[THE INPUT — start]
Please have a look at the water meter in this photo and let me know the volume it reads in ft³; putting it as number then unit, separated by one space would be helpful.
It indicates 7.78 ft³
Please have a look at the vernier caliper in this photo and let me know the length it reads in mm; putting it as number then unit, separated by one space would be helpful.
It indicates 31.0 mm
[THE INPUT — finish]
[THE INPUT — start]
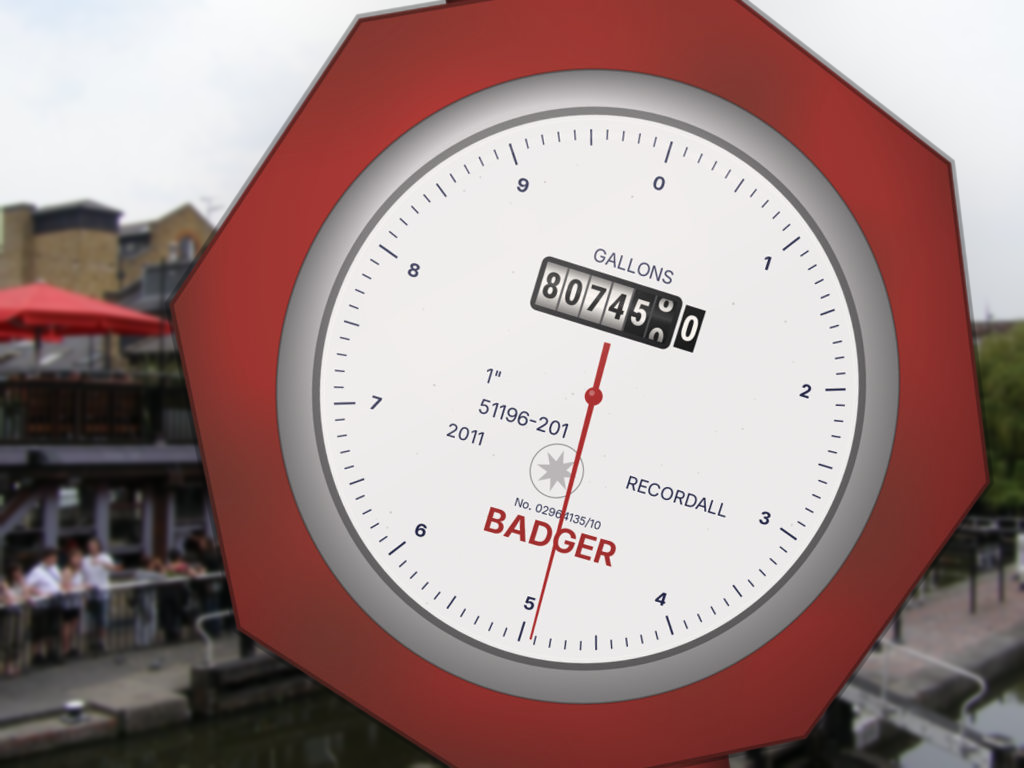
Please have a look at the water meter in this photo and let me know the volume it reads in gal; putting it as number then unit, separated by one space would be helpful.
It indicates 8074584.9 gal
[THE INPUT — finish]
[THE INPUT — start]
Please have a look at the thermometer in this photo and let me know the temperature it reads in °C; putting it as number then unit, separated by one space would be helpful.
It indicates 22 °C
[THE INPUT — finish]
Quote the items verbatim, from the line that contains "reads in gal;" up to and including the line that contains "It indicates 8074584.9 gal".

ANSWER TO THIS TASK:
Please have a look at the water meter in this photo and let me know the volume it reads in gal; putting it as number then unit, separated by one space would be helpful.
It indicates 8074584.9 gal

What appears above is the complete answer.